A team of researchers at the UC San Diego School of Medicine has created an acne vaccine that successfully reduces inflammation. The team tested the vaccine, which neutralizes a specific

variant of an enzyme produced by an acne-associated bacteria, while leaving the healthy bacterial enzyme intact, in a mouse acne model. This work was conducted in collaboration with

colleagues at Cedars-Sinai Medical Center and the UCLA School of Medicine.   Approximately 70 to 80% of individuals develop acne at some point in their lifetime, most often during

adolescence, with multiple factors — genetic, environmental and bacterial — to blame. Through this new work, the scientists are now one step closer to helping drastically reduce the severity

of this common condition with a more precise and less disruptive treatment than is presently available. “We’re working to develop a therapy that’s much more tailored toward exactly what we

know causes acne, rather than just generically blocking inflammation,” said Dr.
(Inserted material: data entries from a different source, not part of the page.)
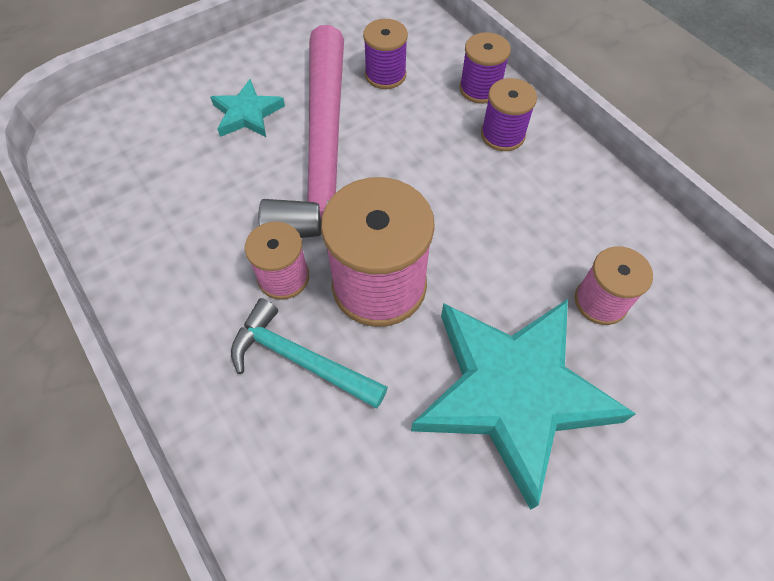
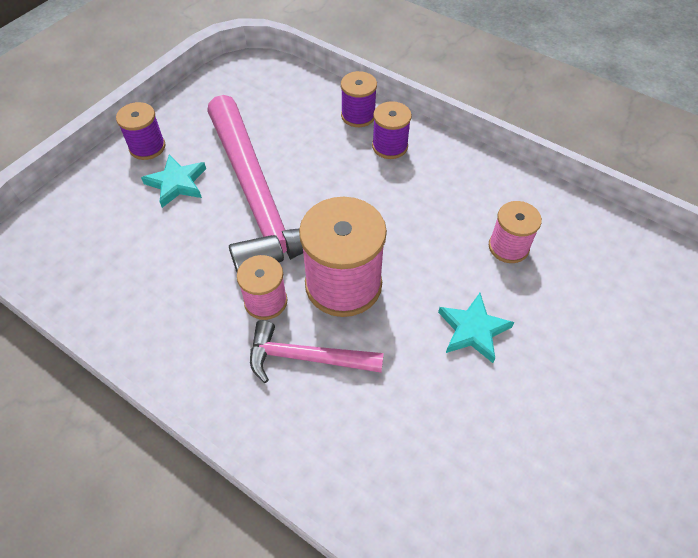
camera: 20 degrees left, 5 degrees down
turquoise hammer [231,298,388,408] -> pink hammer [250,320,384,383]
purple spool [363,19,408,89] -> purple spool moved to [116,102,166,160]
turquoise star [411,299,636,510] -> turquoise star [438,293,514,363], size x0.47

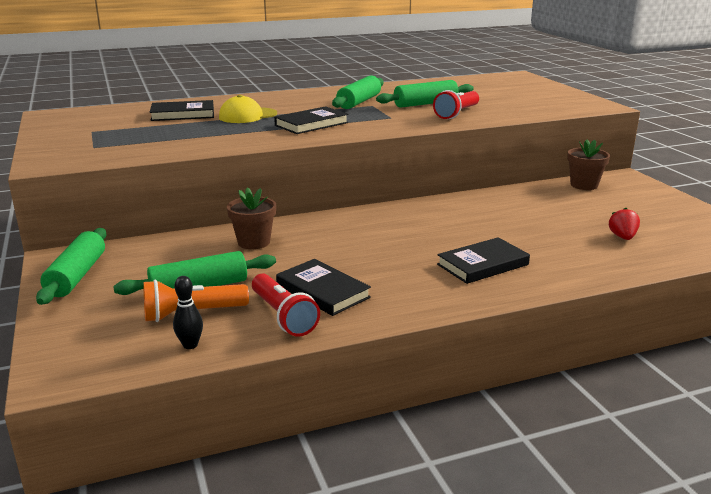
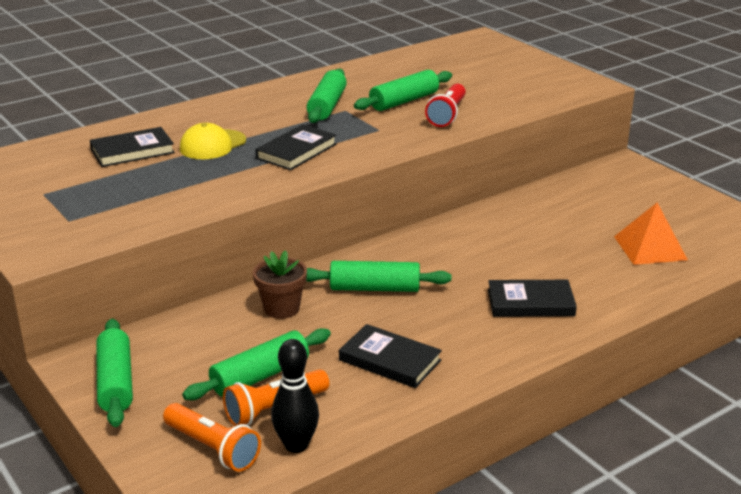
camera: 15 degrees left, 5 degrees up
black bowling pin [173,276,203,349] -> black bowling pin [271,339,319,453], size x1.61
red flashlight [252,273,320,337] -> none
black book [437,237,530,284] -> black book turned 45 degrees clockwise [488,280,577,317]
brown flower pot [567,139,610,190] -> none
red strawberry [609,208,640,240] -> orange pyramid [614,203,688,265]
none -> orange flashlight [163,403,261,472]
none -> green rolling pin [306,261,451,292]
George Y. Liu, professor and chief of the Division of Pediatric Infectious Diseases at UCSD’s School of

Medicine. “We hope that by understanding how bacteria induce acne, we can come up with a single or combination vaccine that would take care of acne much more effectively than we can right

now.” This research, which has continued for more than a decade, began with an attempt to answer a longstanding question regarding a type of acne-associated bacteria called Cutibacterium

acnes (C. acnes), which is plentiful on everyone’s skin. If we all have C. acnes on the surface of our skin, then why do only some people develop acne? In a paper published in Nature

Communications on Dec. 5, the researchers identified two variants of hyaluronidase, an enzyme produced by C. acnes. One variant, called HylA, is strictly made by C. acnes that are associated

with acne. The other variant (HylB) is made by C. acnes associated with healthy skin. In examining the structural and genetic differences between the two forms of the enzyme, the team found

that while HylA worsens acne by causing inflammation, HylB actually appears to reduce inflammation and promote healthy skin. The work further revealed that HylA and HylB originated from a

common ancestor, but evolved to have divergent effects. In particular, the researchers investigated the differences in the way the two variants break down hyaluronic acid in the skin,

revealing that HylA produces larger fragments of hyaluronic acid — leading to a more robust inflammatory response — while HylB produces smaller, anti-inflammatory fragments. When the

researchers removed the hyaluronidase genetically from both health- and acne- associated C. acnes, the bacteria became similarly non-inflammatory. Based on this newfound knowledge, said Liu,

who is one of the paper’s senior authors, the team then developed therapeutic approaches, including a vaccine and inhibitors, that targeted HylA, the acne-causing variant, and successfully

reduced inflammation. The work builds on a 2019 study in which Liu led a team that used a synthetic sebum to develop a new mouse model that closely resembles human acne, allowing them to

directly compare “good” and “bad” strains of bacteria. The researchers hope to create a product that could be life-changing for many individuals who suffer from acne or are at risk of

developing it. “Our anti-acne directed approach has the potential to revolutionize acne therapies by offering more targeted treatments,” said Irshad Hajam, a postdoctoral fellow in Liu’s

lab. “What is truly remarkable about this work is we can now have more directed and effective anti-acne therapies while preserving the healthy skin microbiome, and that is a significant

advancement in acne therapy.” The study’s lead authors include Hajam, María Lázaro Díez, Madhusudhanaro Katiki, Randall McNally and Stacey Kolar of Cedars-Sinai. This study received funding

from the National Institutes of Health.